WHAT THE TASK ASKS: Write out, word for word, everything from the line containing "row_0.2, row_0.1, row_0.0" down to the line containing "Which series has the largest", including both of those lines.

RECORDS SUPPLIED:
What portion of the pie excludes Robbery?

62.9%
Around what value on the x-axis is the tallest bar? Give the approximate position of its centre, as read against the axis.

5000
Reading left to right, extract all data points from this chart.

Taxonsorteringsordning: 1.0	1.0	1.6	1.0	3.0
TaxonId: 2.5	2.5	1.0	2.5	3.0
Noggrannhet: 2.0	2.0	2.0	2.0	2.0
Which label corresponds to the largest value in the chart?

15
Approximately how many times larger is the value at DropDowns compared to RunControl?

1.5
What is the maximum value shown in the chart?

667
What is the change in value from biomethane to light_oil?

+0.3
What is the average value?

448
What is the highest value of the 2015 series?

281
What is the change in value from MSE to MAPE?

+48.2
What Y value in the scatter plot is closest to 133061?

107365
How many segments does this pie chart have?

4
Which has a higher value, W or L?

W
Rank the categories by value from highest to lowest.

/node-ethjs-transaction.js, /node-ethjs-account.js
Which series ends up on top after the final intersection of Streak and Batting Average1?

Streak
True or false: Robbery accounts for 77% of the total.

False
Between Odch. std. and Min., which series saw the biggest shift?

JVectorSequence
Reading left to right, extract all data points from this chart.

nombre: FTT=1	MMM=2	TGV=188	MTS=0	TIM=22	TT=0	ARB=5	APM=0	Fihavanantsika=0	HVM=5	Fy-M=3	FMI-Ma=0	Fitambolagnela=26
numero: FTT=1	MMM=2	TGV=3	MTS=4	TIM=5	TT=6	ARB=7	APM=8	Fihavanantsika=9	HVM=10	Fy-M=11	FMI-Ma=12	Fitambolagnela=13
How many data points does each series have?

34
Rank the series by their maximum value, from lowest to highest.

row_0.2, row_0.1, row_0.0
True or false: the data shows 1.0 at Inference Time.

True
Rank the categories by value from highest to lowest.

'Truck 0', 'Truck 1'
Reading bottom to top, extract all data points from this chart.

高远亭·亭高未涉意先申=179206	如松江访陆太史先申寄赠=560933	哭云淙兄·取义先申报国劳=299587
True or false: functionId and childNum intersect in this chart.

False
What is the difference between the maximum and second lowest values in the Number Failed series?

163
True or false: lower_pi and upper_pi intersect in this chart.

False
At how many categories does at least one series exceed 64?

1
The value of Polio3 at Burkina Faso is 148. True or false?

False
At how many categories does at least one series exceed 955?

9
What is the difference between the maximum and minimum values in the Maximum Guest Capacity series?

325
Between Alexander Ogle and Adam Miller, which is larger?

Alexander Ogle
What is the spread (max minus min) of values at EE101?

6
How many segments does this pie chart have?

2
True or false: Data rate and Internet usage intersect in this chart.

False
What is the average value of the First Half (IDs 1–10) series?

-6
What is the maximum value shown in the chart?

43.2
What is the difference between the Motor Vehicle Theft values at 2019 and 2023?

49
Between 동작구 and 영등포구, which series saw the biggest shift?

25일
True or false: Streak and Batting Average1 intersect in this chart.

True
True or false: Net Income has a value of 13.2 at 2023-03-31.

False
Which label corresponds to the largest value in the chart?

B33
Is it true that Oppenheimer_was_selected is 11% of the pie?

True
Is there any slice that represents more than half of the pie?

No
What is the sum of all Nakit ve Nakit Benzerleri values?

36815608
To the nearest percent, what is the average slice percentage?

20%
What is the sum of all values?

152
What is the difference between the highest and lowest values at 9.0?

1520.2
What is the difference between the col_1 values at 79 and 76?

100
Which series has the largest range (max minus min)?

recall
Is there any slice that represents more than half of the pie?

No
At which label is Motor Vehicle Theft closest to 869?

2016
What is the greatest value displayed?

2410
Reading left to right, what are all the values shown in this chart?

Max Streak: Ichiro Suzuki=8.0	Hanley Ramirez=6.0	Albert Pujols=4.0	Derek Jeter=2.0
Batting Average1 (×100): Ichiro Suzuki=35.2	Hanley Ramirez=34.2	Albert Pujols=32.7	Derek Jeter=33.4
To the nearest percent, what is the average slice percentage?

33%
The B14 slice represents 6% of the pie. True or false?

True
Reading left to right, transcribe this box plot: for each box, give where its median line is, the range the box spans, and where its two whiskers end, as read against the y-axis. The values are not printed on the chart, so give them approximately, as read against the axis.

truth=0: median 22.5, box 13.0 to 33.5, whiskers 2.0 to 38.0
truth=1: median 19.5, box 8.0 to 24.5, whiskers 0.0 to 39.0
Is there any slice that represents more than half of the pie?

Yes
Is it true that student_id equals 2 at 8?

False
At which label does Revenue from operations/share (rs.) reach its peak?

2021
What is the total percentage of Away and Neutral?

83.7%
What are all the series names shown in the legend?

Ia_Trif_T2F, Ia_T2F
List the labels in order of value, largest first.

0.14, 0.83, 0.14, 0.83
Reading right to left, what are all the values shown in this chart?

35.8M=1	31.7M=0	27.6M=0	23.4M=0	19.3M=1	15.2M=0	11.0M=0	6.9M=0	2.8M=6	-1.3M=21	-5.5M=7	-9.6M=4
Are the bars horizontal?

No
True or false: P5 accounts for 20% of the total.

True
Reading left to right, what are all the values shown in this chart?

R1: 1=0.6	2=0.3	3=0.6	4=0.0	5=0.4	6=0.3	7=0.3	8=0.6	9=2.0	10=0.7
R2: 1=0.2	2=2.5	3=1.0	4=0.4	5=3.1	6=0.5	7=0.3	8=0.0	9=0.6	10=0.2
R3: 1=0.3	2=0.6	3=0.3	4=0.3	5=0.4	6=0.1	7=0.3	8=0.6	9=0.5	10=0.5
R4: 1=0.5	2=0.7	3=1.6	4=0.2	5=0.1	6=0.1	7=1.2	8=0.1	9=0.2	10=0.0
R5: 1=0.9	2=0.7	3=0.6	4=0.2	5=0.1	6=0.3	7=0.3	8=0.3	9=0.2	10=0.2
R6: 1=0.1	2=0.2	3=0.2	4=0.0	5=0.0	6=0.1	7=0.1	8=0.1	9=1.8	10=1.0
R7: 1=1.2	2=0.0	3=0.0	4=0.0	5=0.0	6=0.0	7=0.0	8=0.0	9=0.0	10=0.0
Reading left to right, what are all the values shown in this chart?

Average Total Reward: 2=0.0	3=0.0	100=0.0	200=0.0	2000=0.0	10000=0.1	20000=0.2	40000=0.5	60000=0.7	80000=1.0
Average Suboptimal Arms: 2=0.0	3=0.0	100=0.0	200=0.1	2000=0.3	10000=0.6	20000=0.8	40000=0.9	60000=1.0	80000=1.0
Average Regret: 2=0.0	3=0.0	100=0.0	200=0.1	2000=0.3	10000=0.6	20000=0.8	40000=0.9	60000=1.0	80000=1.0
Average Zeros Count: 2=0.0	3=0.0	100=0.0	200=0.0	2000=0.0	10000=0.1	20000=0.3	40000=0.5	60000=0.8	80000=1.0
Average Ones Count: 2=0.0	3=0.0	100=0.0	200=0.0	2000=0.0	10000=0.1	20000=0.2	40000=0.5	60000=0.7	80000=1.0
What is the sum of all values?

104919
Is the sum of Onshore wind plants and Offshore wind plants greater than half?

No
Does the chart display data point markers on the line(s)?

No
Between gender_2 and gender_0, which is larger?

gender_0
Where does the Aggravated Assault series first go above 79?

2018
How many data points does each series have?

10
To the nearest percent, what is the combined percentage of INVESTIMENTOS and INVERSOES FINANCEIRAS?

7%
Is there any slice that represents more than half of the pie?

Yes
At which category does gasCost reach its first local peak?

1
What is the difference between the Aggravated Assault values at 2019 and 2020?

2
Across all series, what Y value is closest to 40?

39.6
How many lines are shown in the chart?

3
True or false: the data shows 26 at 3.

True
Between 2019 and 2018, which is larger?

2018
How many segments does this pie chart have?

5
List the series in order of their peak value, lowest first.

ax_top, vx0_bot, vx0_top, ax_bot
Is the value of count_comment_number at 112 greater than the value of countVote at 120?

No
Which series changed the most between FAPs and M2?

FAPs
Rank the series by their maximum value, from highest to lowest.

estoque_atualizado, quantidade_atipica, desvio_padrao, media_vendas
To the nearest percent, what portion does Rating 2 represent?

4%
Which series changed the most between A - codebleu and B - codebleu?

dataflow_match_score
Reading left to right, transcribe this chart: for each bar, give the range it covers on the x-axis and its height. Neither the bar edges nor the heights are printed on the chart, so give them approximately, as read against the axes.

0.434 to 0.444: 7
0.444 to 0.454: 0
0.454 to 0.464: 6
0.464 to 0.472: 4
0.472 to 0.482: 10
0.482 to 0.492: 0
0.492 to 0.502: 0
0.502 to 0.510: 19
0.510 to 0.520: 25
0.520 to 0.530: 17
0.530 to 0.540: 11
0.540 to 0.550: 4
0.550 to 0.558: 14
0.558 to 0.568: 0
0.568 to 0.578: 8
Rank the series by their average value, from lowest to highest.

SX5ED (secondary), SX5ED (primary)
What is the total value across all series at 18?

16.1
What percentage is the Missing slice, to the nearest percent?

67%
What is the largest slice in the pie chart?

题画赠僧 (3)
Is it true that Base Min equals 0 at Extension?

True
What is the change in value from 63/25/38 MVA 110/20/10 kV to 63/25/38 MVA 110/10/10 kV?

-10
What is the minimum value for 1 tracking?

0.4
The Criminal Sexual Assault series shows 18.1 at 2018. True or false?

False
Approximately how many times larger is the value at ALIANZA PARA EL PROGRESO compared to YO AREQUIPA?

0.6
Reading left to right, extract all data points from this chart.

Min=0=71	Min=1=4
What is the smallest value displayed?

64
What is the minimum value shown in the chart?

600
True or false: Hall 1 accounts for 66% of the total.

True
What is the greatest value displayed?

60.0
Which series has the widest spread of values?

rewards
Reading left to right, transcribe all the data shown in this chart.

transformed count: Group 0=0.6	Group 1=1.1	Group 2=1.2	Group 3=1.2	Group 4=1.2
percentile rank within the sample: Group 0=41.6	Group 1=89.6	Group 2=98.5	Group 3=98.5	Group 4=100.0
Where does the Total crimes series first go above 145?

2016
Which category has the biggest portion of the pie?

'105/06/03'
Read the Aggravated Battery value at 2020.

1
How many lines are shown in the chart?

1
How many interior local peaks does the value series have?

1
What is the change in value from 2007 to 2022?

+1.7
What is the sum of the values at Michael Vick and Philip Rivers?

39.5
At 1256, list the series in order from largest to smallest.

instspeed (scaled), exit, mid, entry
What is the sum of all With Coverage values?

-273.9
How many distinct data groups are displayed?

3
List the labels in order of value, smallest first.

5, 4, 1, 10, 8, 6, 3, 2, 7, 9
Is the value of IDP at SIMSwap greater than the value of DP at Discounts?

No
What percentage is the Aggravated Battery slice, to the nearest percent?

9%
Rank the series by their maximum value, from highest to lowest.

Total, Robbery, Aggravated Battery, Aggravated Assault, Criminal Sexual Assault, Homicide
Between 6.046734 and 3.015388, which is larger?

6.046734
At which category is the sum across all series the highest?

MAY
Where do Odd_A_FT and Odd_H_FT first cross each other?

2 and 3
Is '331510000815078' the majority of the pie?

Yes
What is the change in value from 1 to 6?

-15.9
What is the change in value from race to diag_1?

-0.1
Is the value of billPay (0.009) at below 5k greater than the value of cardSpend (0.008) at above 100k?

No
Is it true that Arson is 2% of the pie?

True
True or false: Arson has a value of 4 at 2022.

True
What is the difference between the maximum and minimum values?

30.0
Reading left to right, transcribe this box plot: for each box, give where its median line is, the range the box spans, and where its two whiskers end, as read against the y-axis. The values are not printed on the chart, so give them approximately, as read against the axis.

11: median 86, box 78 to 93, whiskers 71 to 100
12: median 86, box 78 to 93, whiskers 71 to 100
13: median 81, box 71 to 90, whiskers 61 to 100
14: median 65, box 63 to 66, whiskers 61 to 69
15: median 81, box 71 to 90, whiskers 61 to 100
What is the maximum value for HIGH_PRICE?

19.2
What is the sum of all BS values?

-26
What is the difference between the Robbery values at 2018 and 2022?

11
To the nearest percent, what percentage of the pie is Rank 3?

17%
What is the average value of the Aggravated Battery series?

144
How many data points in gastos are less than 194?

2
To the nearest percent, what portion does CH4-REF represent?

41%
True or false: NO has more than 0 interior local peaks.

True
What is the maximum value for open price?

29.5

ANSWER TO THIS TASK:
row_0.2, row_0.1, row_0.0
True or false: the data shows 1.0 at Inference Time.

True
Rank the categories by value from highest to lowest.

'Truck 0', 'Truck 1'
Reading bottom to top, extract all data points from this chart.

高远亭·亭高未涉意先申=179206	如松江访陆太史先申寄赠=560933	哭云淙兄·取义先申报国劳=299587
True or false: functionId and childNum intersect in this chart.

False
What is the difference between the maximum and second lowest values in the Number Failed series?

163
True or false: lower_pi and upper_pi intersect in this chart.

False
At how many categories does at least one series exceed 64?

1
The value of Polio3 at Burkina Faso is 148. True or false?

False
At how many categories does at least one series exceed 955?

9
What is the difference between the maximum and minimum values in the Maximum Guest Capacity series?

325
Between Alexander Ogle and Adam Miller, which is larger?

Alexander Ogle
What is the spread (max minus min) of values at EE101?

6
How many segments does this pie chart have?

2
True or false: Data rate and Internet usage intersect in this chart.

False
What is the average value of the First Half (IDs 1–10) series?

-6
What is the maximum value shown in the chart?

43.2
What is the difference between the Motor Vehicle Theft values at 2019 and 2023?

49
Between 동작구 and 영등포구, which series saw the biggest shift?

25일
True or false: Streak and Batting Average1 intersect in this chart.

True
True or false: Net Income has a value of 13.2 at 2023-03-31.

False
Which label corresponds to the largest value in the chart?

B33
Is it true that Oppenheimer_was_selected is 11% of the pie?

True
Is there any slice that represents more than half of the pie?

No
What is the sum of all Nakit ve Nakit Benzerleri values?

36815608
To the nearest percent, what is the average slice percentage?

20%
What is the sum of all values?

152
What is the difference between the highest and lowest values at 9.0?

1520.2
What is the difference between the col_1 values at 79 and 76?

100
Which series has the largest range (max minus min)?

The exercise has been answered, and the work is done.